Lutte contre le blanchiment d’argent : «Les agents immobiliers sont des élèves moyens !»

Bruno Dalles, directeur de Tracfin, estime que la profession n’est pas structurée pour aider à la lutte contre les malversations financières.

 Bruno Dalles, ici en décembre 2015 dans la cour de l’Elysée, ne demande pas aux agents immobiliers « de faire une enquête de police » mais d’être plus vigilant et de prévenir les services de Tracfin lorsqu’une opération leur paraît suspecte.
Bruno Dalles, ici en décembre 2015 dans la cour de l’Elysée, ne demande pas aux agents immobiliers « de faire une enquête de police » mais d’être plus vigilant et de prévenir les services de Tracfin lorsqu’une opération leur paraît suspecte. AFP/Kenzo Tribouillard

    Bruno Dalles est le directeur de Tracfin, la cellule de Bercy chargée de la lutte contre le blanchiment d'argent, le financement du terrorisme et le crime organisé. Il demande aux professionnels de l'immobilier d'être plus vigilants et de faire remonter à ses services toute transaction qui leur paraîtrait douteuse.

    Pourquoi jugez-vous la vigilance des professionnels de l'immobilier insuffisante ?

    BRUNO DALLES. L'immobilier est un secteur à risque en matière de lutte contre le blanchiment et le financement du terrorisme. Mais jusqu'ici, les agents immobiliers, qui sont au cœur du réacteur, étaient un peu passifs. Notre idée, c'est de les mobiliser.

    Sont-ils de si mauvais élèves que cela ?

    Ce sont des élèves… moyens ! L'immobilier ne s'est pas structuré pour faire face à ces missions, les formations proposées dans les réseaux ne sont pas toujours performantes et ce secteur compte beaucoup de petites agences indépendantes qui sont très en retard sur ces sujets. Du coup, les résultats sont faibles au regard des risques.

    Y a-t-il des régions moins mobilisées que d'autres ?

    Oui.

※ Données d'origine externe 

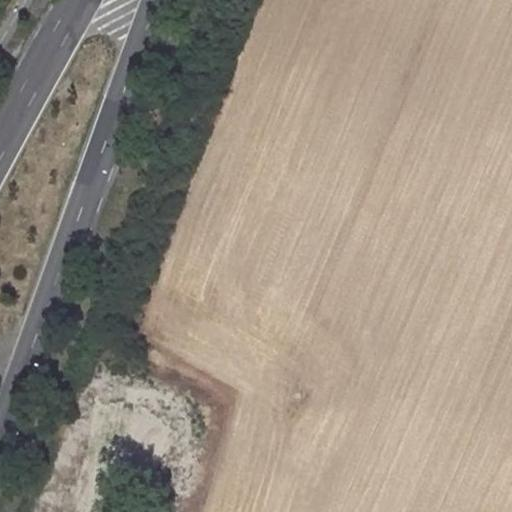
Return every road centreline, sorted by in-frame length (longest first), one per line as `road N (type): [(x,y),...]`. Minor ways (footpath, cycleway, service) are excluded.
road 1 (primary): [(0,444),(151,0)]
road 2 (primary): [(90,0),(0,158)]
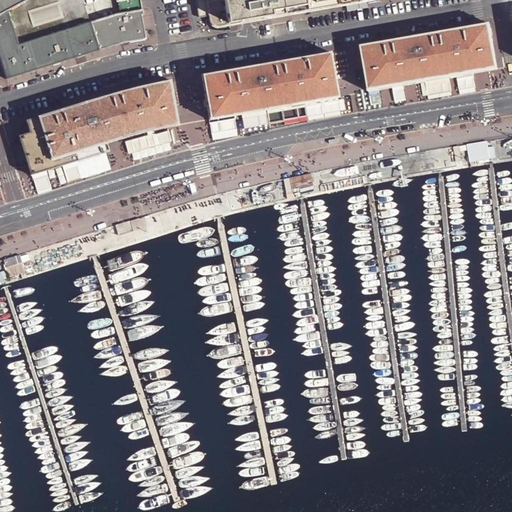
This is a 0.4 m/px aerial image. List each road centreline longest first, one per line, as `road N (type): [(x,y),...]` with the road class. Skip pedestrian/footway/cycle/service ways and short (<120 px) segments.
road 1 (residential): [(511,96),(265,141),(20,209)]
road 2 (residential): [(249,45),(119,64),(0,101)]
road 3 (residential): [(489,7),(249,45)]
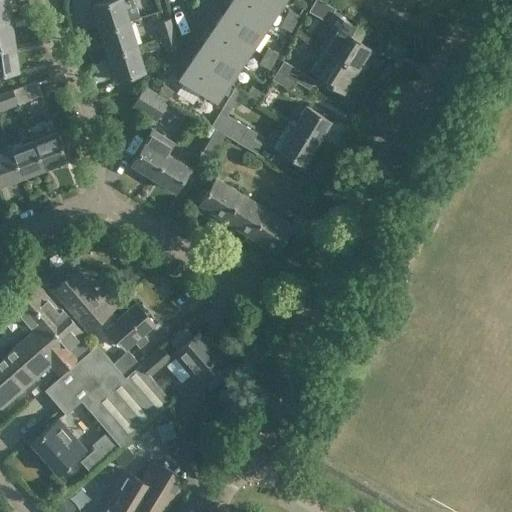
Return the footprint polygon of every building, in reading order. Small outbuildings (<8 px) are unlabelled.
[(5,0),(0,0),(0,20),(9,19),(5,0)] [(100,0),(90,4),(97,29),(126,20),(120,0),(100,0)] [(273,11),(256,0),(229,0),(226,6),(261,29),(273,11)] [(256,0),(273,11),(280,0),(256,0)] [(319,45),(322,47),(357,69),(371,46),(363,41),(368,32),(340,16),(341,14),(334,9),(335,8),(321,0),(313,0),(308,10),(331,24),(319,45)] [(261,29),(226,6),(214,24),(249,47),(261,29)] [(299,14),(288,8),(283,16),(294,22),(299,14)] [(294,22),(283,16),(279,24),(290,30),(294,22)] [(161,36),(174,32),(169,17),(156,21),(161,36)] [(0,45),(12,44),(10,25),(9,19),(0,20),(0,45)] [(134,45),(128,25),(126,20),(97,29),(105,54),(134,45)] [(214,24),(202,41),(237,65),(249,47),(214,24)] [(174,32),(161,36),(165,51),(179,46),(174,32)] [(237,65),(202,41),(190,59),(225,83),(237,65)] [(0,72),(16,71),(12,44),(0,45),(0,72)] [(142,70),(134,45),(105,54),(113,79),(142,70)] [(273,60),(278,52),(267,46),(263,54),(273,60)] [(357,69),(322,47),(321,48),(322,49),(310,69),(309,68),(308,70),(343,92),(357,69)] [(273,60),(263,54),(258,63),(269,69),(273,60)] [(225,83),(190,59),(177,78),(212,101),(220,90),(228,96),(232,88),(225,83)] [(314,79),(283,59),(277,69),(296,80),(309,88),(314,79)] [(290,89),(296,80),(277,69),(272,77),(290,89)] [(17,104),(41,94),(36,79),(11,89),(15,100),(17,104)] [(157,92),(167,98),(173,90),(162,83),(157,92)] [(143,112),(156,91),(143,84),(131,105),(143,112)] [(255,102),(261,91),(251,84),(244,95),(255,102)] [(232,88),(228,96),(210,125),(215,128),(225,134),(256,153),(262,143),(253,138),(256,132),(227,114),(241,90),(234,86),(232,88)] [(0,106),(15,100),(11,89),(0,93),(0,106)] [(157,92),(156,91),(143,112),(155,119),(168,98),(167,98),(157,92)] [(305,103),(291,126),(317,141),(330,119),(305,103)] [(55,128),(54,128),(50,118),(27,126),(28,127),(44,167),(66,158),(55,128)] [(317,141),(291,126),(286,123),(272,146),(303,164),(317,141)] [(17,131),(21,141),(8,146),(20,176),(44,167),(28,127),(17,131)] [(174,141),(151,127),(129,162),(151,177),(167,151),(168,151),(174,141)] [(225,134),(215,128),(195,162),(204,168),(225,134)] [(0,183),(20,176),(8,146),(0,149),(0,183)] [(168,151),(167,151),(151,177),(174,191),(190,165),(168,151)] [(196,206),(222,222),(240,193),(222,182),(213,177),(196,206)] [(267,208),(242,192),(223,221),(248,236),(267,208)] [(267,208),(248,236),(274,253),(293,224),(267,208)] [(102,254),(106,250),(107,245),(104,240),(98,240),(94,243),(93,249),(97,253),(102,254)] [(96,322),(110,310),(119,303),(108,289),(101,295),(75,265),(50,287),(87,330),(96,322)] [(37,274),(46,285),(54,278),(45,267),(37,274)] [(26,337),(48,363),(58,374),(91,345),(59,308),(56,311),(35,286),(20,299),(17,295),(5,306),(29,334),(26,337)] [(110,310),(96,322),(110,339),(114,336),(124,349),(134,340),(139,346),(148,339),(143,333),(155,322),(151,317),(153,316),(142,301),(139,304),(136,299),(116,316),(110,310)] [(174,357),(166,364),(180,381),(189,374),(191,376),(190,378),(189,382),(195,389),(200,389),(202,388),(204,391),(233,365),(201,327),(192,334),(176,348),(171,352),(174,357)] [(0,405),(48,363),(26,337),(0,359),(0,405)] [(124,376),(112,362),(96,343),(44,388),(65,413),(80,399),(107,430),(119,444),(170,400),(154,380),(149,374),(139,363),(124,376)] [(160,344),(138,362),(139,363),(149,374),(170,356),(160,344)] [(139,363),(138,362),(127,349),(112,362),(124,376),(139,363)] [(164,371),(154,380),(164,392),(175,383),(164,371)] [(83,449),(57,418),(29,442),(55,472),(83,449)] [(119,444),(107,430),(91,443),(93,446),(103,457),(119,444)] [(121,466),(134,455),(126,445),(113,457),(121,466)] [(88,470),(103,457),(93,446),(78,460),(88,470)] [(165,511),(186,478),(153,457),(140,477),(123,467),(95,511),(165,511)] [(66,497),(52,508),(56,511),(67,511),(74,506),(66,497)]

Certaines régions ne tirent jamais la sonnette d'alarme comme la Corse et l'Outre-Mer, avec notamment Saint-Martin, la Guyane, la Guadeloupe ou la Martinique qui n'ont fait aucune déclaration de soupçon en 2017. Sur la Côte d'Azur, où les opérations immobilières sont nombreuses, nous n'en avons reçu qu'une vingtaine l'année dernière.

    Pourquoi sévissez-vous maintenant alors qu'ils sont tenus de participer à la lutte contre le blanchiment depuis 20 ans ?

    Pendant des années, nous étions au stade de l'évangélisation. Hélas, nous prêchions dans le désert. Notre objectif est d'arriver à une vraie relation de partenariat.

    Que demandez-vous concrètement aux agents immobiliers ?

    On ne leur demande pas de faire une enquête de police. Mais ils peuvent aller sur Google pour vérifier l'identité du client, voir s'il n'y a pas des articles de presse évoquant des scandales financiers, consulter le profil Facebook pour s'assurer qu'il s'agit bien d'une grande fortune s'il s'est présenté comme tel… Il existe aussi des cas de figure qui doivent leur mettre la puce à l'oreille : si le client investit à un prix supérieur au marché, cela peut être du blanchiment ; à un prix inférieur, cela peut être de la fraude fiscale.

    Des professionnels de l'immobilier vous ont-ils déjà permis de détecter des cas de financement du terrorisme ?

    Oui mais cela ne venait pas des agents immobiliers. Un notaire nous a fait par exemple une déclaration de soupçon pour une vente immobilière à un prix très en dessous du marché. L'enquête qui a suivi a révélé que la femme qui voulait vendre vite souhaitait envoyer de l'argent à son mari djihadiste.

    Pour les agents immobiliers, cette demande ne risque-t-elle pas de prendre la forme d'une contrainte supplémentaire ?

    Je tiens à rappeler qu'il s'agit d'une obligation légale. Lorsqu'ils nous disent qu'ils s'inquiètent car ils risquent de perdre leur clientèle ou d'être menacés, nous les rassurons, car toutes leurs déclarations sont confidentielles. Ensuite, la déclaration de soupçon n'interrompt pas la relation d'affaires mais elle leur assure l'immunité pénale.